## EXERCISE SET
#1 According to the stroke study abstract, how many participants with stroke were enrolled?
#2 Extract the part of the stroke study abstract from "[Results] The affected" up to and including "GM muscle activation.", copying it word for word.

## EXCERPT
- Opening Delimiter -
The effect of foot position on erector spinae and gluteus maximus muscle activation during sit-to-stand performed by chronic stroke patients.

[Purpose] The aim of this study was to use surface electromyography (EMG) to investigate the effects of different foot positioning on bilateral erector spinae (ES) and gluteus maximus (GM) activation during sit-to-stand performed by individuals with stroke. [Subjects] Fifteen randomly selected participants with stroke were enrolled in this study. [Methods] All the participants were asked to perform sit-to-stand (STS) using three different strategies: (1) symmetric foot position, (2) unaffected foot placed behind the affected foot position (asymmetric-1), (3) affected foot placed behind the unaffected foot position (asymmetric-2). An EMG system was used to measure ES and GM muscle activities. The strategies were performed in a random order, and the mean values of five measurements were used in the analysis. One-way repeated measure ANOVA was used to determine the statistical significance of differences between the conditions.
[Results] The affected ES muscle activity was significantly greater in asymmetric-2 (180.7±73.4) than in symmetrical foot placement (149.8±54.2). In addition, the affected ES, unaffected ES, and affected GM muscle activity were significantly greater in asymmetric-2 (180.7±73.4, 173.5±83.1, 98.3±90.3 respectively) than in asymmetric-1 foot placement (147.3±53.8, 151.2±76.5, 84.9±73.8 respectively).
[Conclusion] Our results suggest that it may be more desirable for persons with stroke to place the affected foot behind the unaffected foot when performing STS to increase affected ES and GM muscle activation.
- Closing Delimiter -
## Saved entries
- Opening Delimiter -
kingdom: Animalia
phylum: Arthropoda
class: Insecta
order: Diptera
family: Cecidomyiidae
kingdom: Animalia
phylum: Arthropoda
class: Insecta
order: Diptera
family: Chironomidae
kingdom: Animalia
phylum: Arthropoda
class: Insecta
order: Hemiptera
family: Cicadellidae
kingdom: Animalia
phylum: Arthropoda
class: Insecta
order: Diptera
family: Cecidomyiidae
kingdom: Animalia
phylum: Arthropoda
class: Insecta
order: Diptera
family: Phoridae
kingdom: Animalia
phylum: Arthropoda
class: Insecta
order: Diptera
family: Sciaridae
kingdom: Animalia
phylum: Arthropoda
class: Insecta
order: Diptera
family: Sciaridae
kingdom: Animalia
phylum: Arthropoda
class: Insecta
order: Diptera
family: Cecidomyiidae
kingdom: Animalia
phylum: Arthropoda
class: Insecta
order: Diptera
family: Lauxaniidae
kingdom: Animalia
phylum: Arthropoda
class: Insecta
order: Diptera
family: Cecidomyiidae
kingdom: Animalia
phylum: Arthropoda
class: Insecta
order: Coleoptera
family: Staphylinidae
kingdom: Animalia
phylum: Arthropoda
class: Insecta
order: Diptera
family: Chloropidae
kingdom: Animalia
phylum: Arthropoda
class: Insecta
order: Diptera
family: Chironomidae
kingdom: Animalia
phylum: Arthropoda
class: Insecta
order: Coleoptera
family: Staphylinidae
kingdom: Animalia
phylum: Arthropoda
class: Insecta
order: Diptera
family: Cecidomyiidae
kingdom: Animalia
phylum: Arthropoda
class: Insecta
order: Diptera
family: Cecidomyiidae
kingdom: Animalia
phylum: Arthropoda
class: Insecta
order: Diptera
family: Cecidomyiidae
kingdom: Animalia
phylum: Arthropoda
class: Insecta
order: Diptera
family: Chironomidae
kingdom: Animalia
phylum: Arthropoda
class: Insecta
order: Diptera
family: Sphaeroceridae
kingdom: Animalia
- Closing Delimiter -
## SOLUTIONS TO EACH TASK
#1 Fifteen randomly selected participants with stroke were enrolled.

#2
[Results] The affected ES muscle activity was significantly greater in asymmetric-2 (180.7±73.4) than in symmetrical foot placement (149.8±54.2). In addition, the affected ES, unaffected ES, and affected GM muscle activity were significantly greater in asymmetric-2 (180.7±73.4, 173.5±83.1, 98.3±90.3 respectively) than in asymmetric-1 foot placement (147.3±53.8, 151.2±76.5, 84.9±73.8 respectively).
[Conclusion] Our results suggest that it may be more desirable for persons with stroke to place the affected foot behind the unaffected foot when performing STS to increase affected ES and GM muscle activation.